The Woodlanders - Page 249/314

"Oh God!" said Winterborne within himself. His head was turned askance

as he still resolutely regarded the ground. For the last several

minutes he had seen this great temptation approaching him in regular

siege; and now it had come. The wrong, the social sin, of now taking

advantage of the offer of her lips had a magnitude, in the eyes of one

whose life had been so primitive, so ruled by purest household laws, as

Giles's, which can hardly be explained.

"Did you say anything?" she asked, timidly.

"Oh no--only that--"

"You mean that it must BE settled, since my father is coming home?" she

said, gladly.

Winterborne, though fighting valiantly against himself all this

while--though he would have protected Grace's good repute as the apple

of his eye--was a man; and, as Desdemona said, men are not gods. In

face of the agonizing seductiveness shown by her, in her unenlightened

school-girl simplicity about the laws and ordinances, he betrayed a

man's weakness. Since it was so--since it had come to this, that

Grace, deeming herself free to do it, was virtually asking him to

demonstrate that he loved her--since he could demonstrate it only too

truly--since life was short and love was strong--he gave way to the

temptation, notwithstanding that he perfectly well knew her to be

wedded irrevocably to Fitzpiers.

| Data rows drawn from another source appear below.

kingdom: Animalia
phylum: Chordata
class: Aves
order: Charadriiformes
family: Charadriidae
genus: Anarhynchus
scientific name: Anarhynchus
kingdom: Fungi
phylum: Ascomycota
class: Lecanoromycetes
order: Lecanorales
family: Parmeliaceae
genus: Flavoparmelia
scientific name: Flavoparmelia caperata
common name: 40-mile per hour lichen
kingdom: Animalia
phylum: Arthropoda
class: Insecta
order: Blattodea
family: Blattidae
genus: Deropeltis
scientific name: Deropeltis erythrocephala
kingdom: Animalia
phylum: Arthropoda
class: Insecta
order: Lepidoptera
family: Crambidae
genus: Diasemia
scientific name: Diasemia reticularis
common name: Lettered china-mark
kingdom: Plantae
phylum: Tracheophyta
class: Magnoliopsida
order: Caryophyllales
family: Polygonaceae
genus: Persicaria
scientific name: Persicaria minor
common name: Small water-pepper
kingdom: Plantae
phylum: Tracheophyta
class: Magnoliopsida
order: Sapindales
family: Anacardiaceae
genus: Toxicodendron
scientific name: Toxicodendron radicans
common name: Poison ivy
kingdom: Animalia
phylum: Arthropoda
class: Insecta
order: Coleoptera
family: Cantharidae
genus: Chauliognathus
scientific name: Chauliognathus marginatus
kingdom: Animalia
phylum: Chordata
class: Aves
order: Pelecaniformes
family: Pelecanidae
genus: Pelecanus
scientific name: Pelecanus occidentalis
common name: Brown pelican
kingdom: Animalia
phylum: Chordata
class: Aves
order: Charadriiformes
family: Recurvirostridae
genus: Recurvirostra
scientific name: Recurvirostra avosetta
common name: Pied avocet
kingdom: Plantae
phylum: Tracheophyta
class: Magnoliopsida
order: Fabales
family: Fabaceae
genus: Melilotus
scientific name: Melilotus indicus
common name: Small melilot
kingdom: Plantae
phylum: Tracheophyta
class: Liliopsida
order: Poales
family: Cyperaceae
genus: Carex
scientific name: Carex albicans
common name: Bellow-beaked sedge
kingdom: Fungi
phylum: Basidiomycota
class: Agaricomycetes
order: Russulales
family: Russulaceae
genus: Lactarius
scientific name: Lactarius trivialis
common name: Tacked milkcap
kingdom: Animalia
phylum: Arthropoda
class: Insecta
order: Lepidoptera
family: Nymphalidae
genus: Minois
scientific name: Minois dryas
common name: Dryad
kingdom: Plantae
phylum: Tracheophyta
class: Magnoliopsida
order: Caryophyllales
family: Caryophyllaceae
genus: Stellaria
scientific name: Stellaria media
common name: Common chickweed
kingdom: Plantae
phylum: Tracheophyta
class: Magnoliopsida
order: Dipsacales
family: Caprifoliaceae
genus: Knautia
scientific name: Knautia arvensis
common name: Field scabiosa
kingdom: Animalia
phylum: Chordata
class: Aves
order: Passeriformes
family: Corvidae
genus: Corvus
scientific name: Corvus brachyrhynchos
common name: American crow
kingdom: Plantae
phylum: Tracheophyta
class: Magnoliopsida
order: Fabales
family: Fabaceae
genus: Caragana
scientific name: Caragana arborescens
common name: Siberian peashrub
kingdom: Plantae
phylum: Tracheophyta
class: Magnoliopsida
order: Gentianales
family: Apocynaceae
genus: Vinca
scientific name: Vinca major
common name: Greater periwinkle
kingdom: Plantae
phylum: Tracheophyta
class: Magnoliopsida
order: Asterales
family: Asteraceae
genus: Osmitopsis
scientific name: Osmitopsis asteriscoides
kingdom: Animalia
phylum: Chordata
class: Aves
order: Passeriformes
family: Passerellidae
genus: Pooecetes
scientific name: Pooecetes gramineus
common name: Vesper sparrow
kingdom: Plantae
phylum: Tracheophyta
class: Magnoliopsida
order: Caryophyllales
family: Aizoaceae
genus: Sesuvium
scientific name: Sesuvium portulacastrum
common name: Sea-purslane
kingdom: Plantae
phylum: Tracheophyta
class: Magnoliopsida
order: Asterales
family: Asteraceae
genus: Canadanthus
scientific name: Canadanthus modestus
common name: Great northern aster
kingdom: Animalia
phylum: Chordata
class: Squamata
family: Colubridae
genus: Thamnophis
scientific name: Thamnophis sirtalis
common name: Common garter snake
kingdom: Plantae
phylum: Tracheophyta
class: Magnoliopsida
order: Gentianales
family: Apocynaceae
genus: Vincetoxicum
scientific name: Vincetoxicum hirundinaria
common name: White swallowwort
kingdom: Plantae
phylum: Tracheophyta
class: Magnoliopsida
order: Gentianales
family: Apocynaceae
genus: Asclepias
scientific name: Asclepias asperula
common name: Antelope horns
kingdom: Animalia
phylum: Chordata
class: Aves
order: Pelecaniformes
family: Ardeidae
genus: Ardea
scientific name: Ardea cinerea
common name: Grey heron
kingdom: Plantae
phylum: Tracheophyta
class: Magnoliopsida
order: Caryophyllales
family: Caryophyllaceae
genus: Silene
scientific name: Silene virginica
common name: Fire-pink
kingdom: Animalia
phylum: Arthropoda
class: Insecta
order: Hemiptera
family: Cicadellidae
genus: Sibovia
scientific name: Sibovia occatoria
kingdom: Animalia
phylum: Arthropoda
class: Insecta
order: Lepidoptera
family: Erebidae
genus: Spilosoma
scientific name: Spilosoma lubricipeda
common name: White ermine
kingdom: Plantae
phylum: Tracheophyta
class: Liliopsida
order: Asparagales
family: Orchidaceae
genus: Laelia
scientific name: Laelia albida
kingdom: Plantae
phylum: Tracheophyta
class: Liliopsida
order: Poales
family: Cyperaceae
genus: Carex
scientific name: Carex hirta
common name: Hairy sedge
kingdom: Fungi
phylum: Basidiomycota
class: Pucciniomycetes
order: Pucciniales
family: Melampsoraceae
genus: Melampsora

Indeed, he cared for nothing past or

future, simply accepting the present and what it brought, desiring once

in his life to clasp in his arms her he had watched over and loved so

long.

She started back suddenly from his embrace, influenced by a sort of

inspiration. "Oh, I suppose," she stammered, "that I am really

free?--that this is right? Is there REALLY a new law? Father cannot

have been too sanguine in saying--"

He did not answer, and a moment afterwards Grace burst into tears in

spite of herself. "Oh, why does not my father come home and explain,"

she sobbed, "and let me know clearly what I am? It is too trying, this,

to ask me to--and then to leave me so long in so vague a state that I

do not know what to do, and perhaps do wrong!"

Winterborne felt like a very Cain, over and above his previous sorrow.

How he had sinned against her in not telling her what he knew. He

turned aside; the feeling of his cruelty mounted higher and higher.

How could he have dreamed of kissing her? He could hardly refrain from

tears. Surely nothing more pitiable had ever been known than the

condition of this poor young thing, now as heretofore the victim of her

father's well-meant but blundering policy.